Here are eight rare and shocking facts about H.H. Holmes and his legacy of murderous terror. You know, before you go see Leo in The Devil in the White City.
- H.H. Holmes was born as Herman W. Mudgett in 1861 to a normal farming family in rural New Hampshire. His parents were devout Methodists, but in later years there were long unconfirmed rumors of physical and emotional abuse by his father, accompanied by lone behavior that resulted in him torturing small farm animals which is a classic hallmark for serial killers as children.
- Holmes attended the University of Michigan Medical and Surgery school and he actually graduated according to school records in 1894. He began to work to a degree forensic pathology and had learned to dissect recently deceased people under the apprenticeship of a senior doctor. This is another instance where it’s said that Holmes perfected his vivisection and surgical skill on the many cadavers he had access to.
- Insurance fraud via the cadavers was one of the ways Holmes had enough money to move to Chicago. He then changed his name from Herman to Henry Howard Holmes so as to avoid any connection to the scams he ran. He also previously worked in a drugstore in Philadelphia where medicine was given to a small child who then died unexpectedly. His move to Chicago was a strategic one, as to avoid further police inspection.
- Holmes had a three-story pharmacy constructed that also contained a jewelry counter, retail stores, and a top floor hotel. To have enough employees, Holmes put out newspaper ads looking for employees eager to work in the retail and hospitality business with the only caveat being, they all had to sign up for high priced life insurance policies as employees.

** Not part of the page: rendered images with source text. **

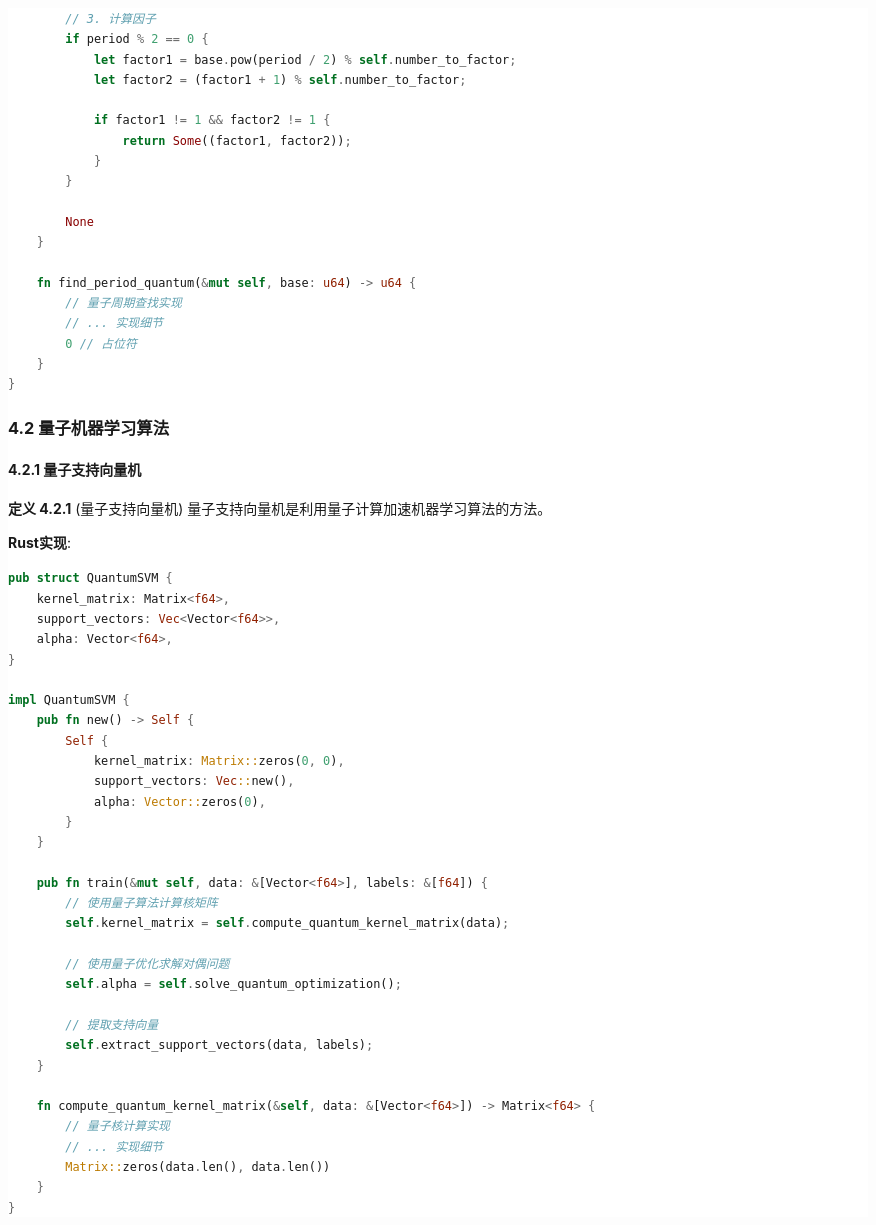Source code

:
 ```rust
        // 3. 计算因子
        if period % 2 == 0 {
            let factor1 = base.pow(period / 2) % self.number_to_factor;
            let factor2 = (factor1 + 1) % self.number_to_factor;
            
            if factor1 != 1 && factor2 != 1 {
                return Some((factor1, factor2));
            }
        }
        
        None
    }
    
    fn find_period_quantum(&mut self, base: u64) -> u64 {
        // 量子周期查找实现
        // ... 实现细节
        0 // 占位符
    }
}
```

### 4.2 量子机器学习算法

#### 4.2.1 量子支持向量机

**定义 4.2.1** (量子支持向量机)
量子支持向量机是利用量子计算加速机器学习算法的方法。

**Rust实现**:

```rust
pub struct QuantumSVM {
    kernel_matrix: Matrix<f64>,
    support_vectors: Vec<Vector<f64>>,
    alpha: Vector<f64>,
}

impl QuantumSVM {
    pub fn new() -> Self {
        Self {
            kernel_matrix: Matrix::zeros(0, 0),
            support_vectors: Vec::new(),
            alpha: Vector::zeros(0),
        }
    }
    
    pub fn train(&mut self, data: &[Vector<f64>], labels: &[f64]) {
        // 使用量子算法计算核矩阵
        self.kernel_matrix = self.compute_quantum_kernel_matrix(data);
        
        // 使用量子优化求解对偶问题
        self.alpha = self.solve_quantum_optimization();
        
        // 提取支持向量
        self.extract_support_vectors(data, labels);
    }
    
    fn compute_quantum_kernel_matrix(&self, data: &[Vector<f64>]) -> Matrix<f64> {
        // 量子核计算实现
        // ... 实现细节
        Matrix::zeros(data.len(), data.len())
    }
}
```
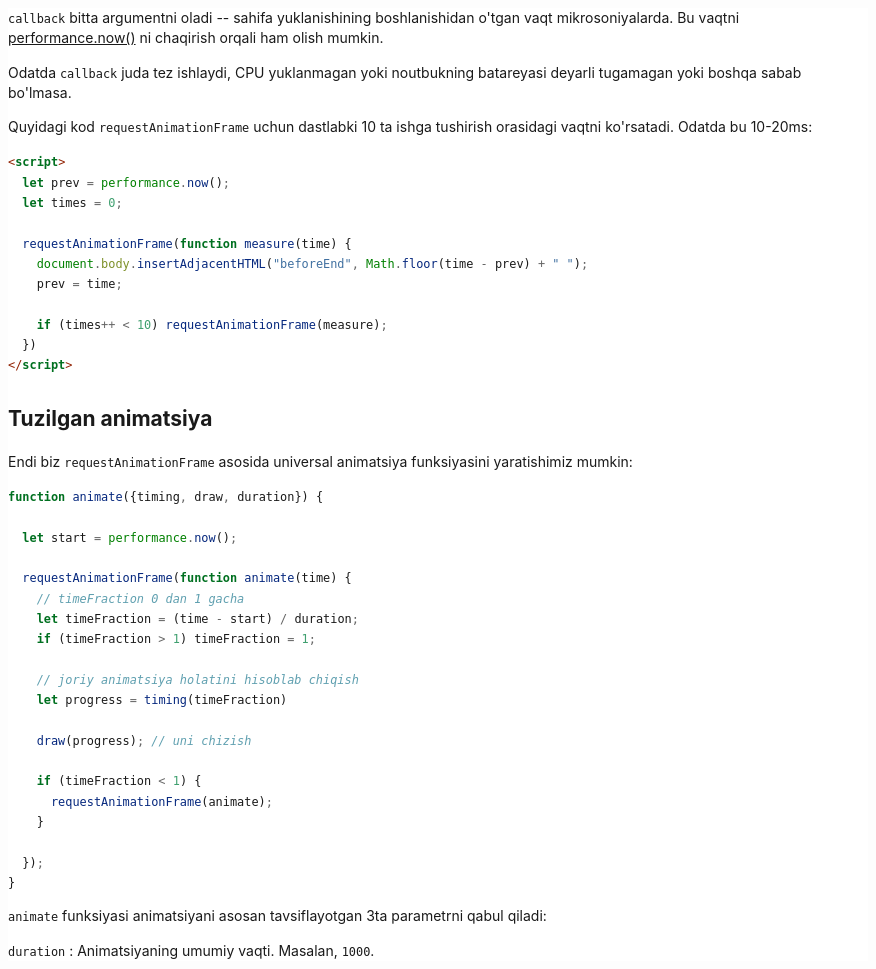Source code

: `callback` bitta argumentni oladi -- sahifa yuklanishining boshlanishidan o'tgan vaqt mikrosoniyalarda. Bu vaqtni [performance.now()](mdn:api/Performance/now) ni chaqirish orqali ham olish mumkin.

Odatda `callback` juda tez ishlaydi, CPU yuklanmagan yoki noutbukning batareyasi deyarli tugamagan yoki boshqa sabab bo'lmasa.

Quyidagi kod `requestAnimationFrame` uchun dastlabki 10 ta ishga tushirish orasidagi vaqtni ko'rsatadi. Odatda bu 10-20ms:

```html run height=40 refresh
<script>
  let prev = performance.now();
  let times = 0;

  requestAnimationFrame(function measure(time) {
    document.body.insertAdjacentHTML("beforeEnd", Math.floor(time - prev) + " ");
    prev = time;

    if (times++ < 10) requestAnimationFrame(measure);
  })
</script>
```

## Tuzilgan animatsiya

Endi biz `requestAnimationFrame` asosida universal animatsiya funksiyasini yaratishimiz mumkin:

```js
function animate({timing, draw, duration}) {

  let start = performance.now();

  requestAnimationFrame(function animate(time) {
    // timeFraction 0 dan 1 gacha
    let timeFraction = (time - start) / duration;
    if (timeFraction > 1) timeFraction = 1;

    // joriy animatsiya holatini hisoblab chiqish
    let progress = timing(timeFraction)

    draw(progress); // uni chizish

    if (timeFraction < 1) {
      requestAnimationFrame(animate);
    }

  });
}
```

`animate` funksiyasi animatsiyani asosan tavsiflayotgan 3ta parametrni qabul qiladi:

`duration`
: Animatsiyaning umumiy vaqti. Masalan, `1000`.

Money was tight due to the turn of the century economy and many signed up right away to work Mr. Holmes. This was later referred to as the “Murder Castle” by authorities.
- The construction of the Murder Castle was quite complex at the time. The hotel rooms alone numbered over one hundred. During the construction, Holmes made sure that virtually all the rooms were made to be soundproof so as no other guests could audibly hear that others were being murdered. Also, there was an ingenious piping of gas vents that allowed Holmes to randomly asphyxiate guests in their rooms at any moment. Trap doors, chutes, and glorified dumbwaiters throughout the building’s hallways invariably led to the hellish confines of the basement, which itself was bondage racks, solitary confinement cells, dissection tables, and miniature crematory.
- Murder was entirely random in Holmes mind. Unlucky guests where either consciously or unconsciously taken to the basement where he sometimes vivisected them for personal interest. Other times for extra money, he would sell the cadavers or whole skeletons to medical schools. Reports have stated that the crematorium was semi-operational at times and therefore unreliable due to the number of bodies Holmes was trying to dispose of. To hide the evidence and get rid of the bodies faster, Holmes employed the use of discarding entire bodies into giant tubs of acid. Over the course of a day or two, the acid he used (which he had access to by being a pharmacist still) would completely render the bodies and bones to a slushy pulp that was either further burned, or buried in a ditch or plot around town.
- Holmes downfall came not at the expense of an escaped victim in the Murder Castle, but rather over an insurance fraud scam involving horses he purchased while on a business trip to Texas. A Texas judge issued a warrant for his arrest and with the help of the Chicago police were led to the Murder Castle and it’s grisly, and murderous contents. Veteran Chicago police were said that there were so many dismembered body parts floating in acid as well as partially cremated remains, that they honestly could not ever come up with an accurate count of just the current number of victims found.
- October of 1895, Holmes was put on trial for his crimes. He had no remorse and was quoted in court as saying,
“I was born with the devil in me. I could not help the fact that I was a murderer, no more than the poet can help the inspiration to sing — I was born with the ‘Evil One’ standing as my sponsor beside the bed where I was ushered into the world, and he has been with me since.”
- Hearst Newspaper reporters got to him and paid him a sum of $7,500 to confirm how many people he killed. Holmes nonchalantly told them twenty-seven, but the evidence provided by the prosecution far superseded that. In short order, he was found guilty and sentenced to death by hanging. On May 7, 1896, Holmes was hung on the prison gallows, however, the noose was never knotted properly and his neck never broke. Instead, he slowly strangled to death for over twenty minutes without any intervention from the executioner. Holmes’s last words before his hanging?
“Take your time. And don’t bungle it”.